> [Work required] From the entries that follow, extract each line holding the string "tretiemu".

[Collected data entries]
**********
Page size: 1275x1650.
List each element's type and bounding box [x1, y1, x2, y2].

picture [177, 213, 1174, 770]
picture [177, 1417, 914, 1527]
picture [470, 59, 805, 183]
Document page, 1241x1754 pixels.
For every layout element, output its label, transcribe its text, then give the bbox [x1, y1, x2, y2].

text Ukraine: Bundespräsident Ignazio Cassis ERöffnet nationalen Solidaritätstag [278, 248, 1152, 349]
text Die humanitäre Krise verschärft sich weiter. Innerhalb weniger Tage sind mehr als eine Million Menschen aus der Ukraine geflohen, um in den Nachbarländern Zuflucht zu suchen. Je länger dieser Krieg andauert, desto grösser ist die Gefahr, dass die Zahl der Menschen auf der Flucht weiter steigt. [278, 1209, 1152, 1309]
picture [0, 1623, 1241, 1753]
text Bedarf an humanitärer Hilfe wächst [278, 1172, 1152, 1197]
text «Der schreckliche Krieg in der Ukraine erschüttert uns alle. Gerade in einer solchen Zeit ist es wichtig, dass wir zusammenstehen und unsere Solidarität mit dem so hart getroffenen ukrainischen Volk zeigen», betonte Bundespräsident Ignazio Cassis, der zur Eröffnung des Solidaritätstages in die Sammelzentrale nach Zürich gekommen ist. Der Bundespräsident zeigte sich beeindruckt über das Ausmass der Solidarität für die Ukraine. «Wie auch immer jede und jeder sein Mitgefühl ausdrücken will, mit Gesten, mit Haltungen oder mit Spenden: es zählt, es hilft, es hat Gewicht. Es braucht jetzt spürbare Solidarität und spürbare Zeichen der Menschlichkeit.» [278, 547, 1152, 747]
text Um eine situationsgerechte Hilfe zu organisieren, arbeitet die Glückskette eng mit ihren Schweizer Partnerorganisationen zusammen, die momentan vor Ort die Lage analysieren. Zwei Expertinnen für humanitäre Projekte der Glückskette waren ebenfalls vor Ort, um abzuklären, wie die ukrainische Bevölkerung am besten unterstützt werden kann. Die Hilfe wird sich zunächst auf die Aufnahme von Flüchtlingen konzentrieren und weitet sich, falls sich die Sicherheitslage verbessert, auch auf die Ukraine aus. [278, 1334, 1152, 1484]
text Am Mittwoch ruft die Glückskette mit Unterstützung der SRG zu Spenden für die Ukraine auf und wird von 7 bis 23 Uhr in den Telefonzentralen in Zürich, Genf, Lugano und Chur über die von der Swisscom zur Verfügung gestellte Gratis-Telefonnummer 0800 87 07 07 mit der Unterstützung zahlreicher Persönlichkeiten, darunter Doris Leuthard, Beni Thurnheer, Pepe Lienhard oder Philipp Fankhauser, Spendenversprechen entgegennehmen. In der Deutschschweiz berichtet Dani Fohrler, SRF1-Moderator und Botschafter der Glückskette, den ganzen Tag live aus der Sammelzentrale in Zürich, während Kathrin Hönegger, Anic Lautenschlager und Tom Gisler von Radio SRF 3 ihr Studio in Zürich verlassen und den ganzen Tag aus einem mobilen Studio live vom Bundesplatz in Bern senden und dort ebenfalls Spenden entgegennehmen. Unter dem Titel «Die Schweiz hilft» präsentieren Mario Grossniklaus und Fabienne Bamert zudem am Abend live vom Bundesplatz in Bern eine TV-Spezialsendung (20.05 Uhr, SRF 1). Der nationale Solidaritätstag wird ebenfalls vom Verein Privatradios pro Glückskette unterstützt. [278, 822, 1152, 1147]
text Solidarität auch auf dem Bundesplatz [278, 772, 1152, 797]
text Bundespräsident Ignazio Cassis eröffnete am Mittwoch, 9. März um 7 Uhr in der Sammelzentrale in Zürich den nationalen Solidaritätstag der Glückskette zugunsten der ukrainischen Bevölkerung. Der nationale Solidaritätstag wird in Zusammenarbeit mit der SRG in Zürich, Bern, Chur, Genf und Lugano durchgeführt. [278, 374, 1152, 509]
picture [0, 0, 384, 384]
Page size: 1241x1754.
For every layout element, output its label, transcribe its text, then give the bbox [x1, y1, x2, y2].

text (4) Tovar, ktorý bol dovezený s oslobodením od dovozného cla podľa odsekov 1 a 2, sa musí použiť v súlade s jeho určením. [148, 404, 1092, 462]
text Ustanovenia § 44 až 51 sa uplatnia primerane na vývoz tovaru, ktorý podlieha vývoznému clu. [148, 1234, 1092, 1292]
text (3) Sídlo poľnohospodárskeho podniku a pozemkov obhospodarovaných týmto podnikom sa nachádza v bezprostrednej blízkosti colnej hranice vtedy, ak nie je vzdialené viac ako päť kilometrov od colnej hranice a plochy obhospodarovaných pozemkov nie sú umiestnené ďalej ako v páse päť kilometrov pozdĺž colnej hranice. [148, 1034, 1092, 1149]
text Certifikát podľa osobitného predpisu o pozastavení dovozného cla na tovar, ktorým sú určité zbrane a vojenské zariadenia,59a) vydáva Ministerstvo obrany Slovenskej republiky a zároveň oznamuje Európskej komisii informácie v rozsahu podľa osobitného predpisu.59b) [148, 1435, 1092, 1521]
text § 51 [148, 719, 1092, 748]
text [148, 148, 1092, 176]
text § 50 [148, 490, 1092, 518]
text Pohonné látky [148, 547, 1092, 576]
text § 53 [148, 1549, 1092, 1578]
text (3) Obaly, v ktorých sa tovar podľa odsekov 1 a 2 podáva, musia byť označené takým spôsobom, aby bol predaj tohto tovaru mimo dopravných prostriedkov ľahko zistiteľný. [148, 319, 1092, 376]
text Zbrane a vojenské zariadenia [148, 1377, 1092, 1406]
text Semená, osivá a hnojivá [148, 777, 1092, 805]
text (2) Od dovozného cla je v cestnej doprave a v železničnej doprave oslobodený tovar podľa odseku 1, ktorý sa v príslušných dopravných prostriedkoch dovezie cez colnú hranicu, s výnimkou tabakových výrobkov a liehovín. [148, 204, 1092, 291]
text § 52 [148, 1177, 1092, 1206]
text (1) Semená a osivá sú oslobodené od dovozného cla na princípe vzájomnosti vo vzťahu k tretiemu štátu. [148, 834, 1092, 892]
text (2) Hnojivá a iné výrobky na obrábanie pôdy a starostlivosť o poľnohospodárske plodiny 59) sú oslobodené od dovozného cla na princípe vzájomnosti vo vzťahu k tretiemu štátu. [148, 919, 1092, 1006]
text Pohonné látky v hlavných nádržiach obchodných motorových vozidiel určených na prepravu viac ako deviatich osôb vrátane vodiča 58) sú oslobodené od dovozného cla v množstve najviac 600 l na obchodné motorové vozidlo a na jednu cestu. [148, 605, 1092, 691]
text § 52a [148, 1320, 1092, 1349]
**********
> [Exercise solution]
text (1) Semená a osivá sú oslobodené od dovozného cla na princípe vzájomnosti vo vzťahu k tretiemu štátu. [148, 834, 1092, 892]
text (2) Hnojivá a iné výrobky na obrábanie pôdy a starostlivosť o poľnohospodárske plodiny 59) sú oslobodené od dovozného cla na princípe vzájomnosti vo vzťahu k tretiemu štátu. [148, 919, 1092, 1006]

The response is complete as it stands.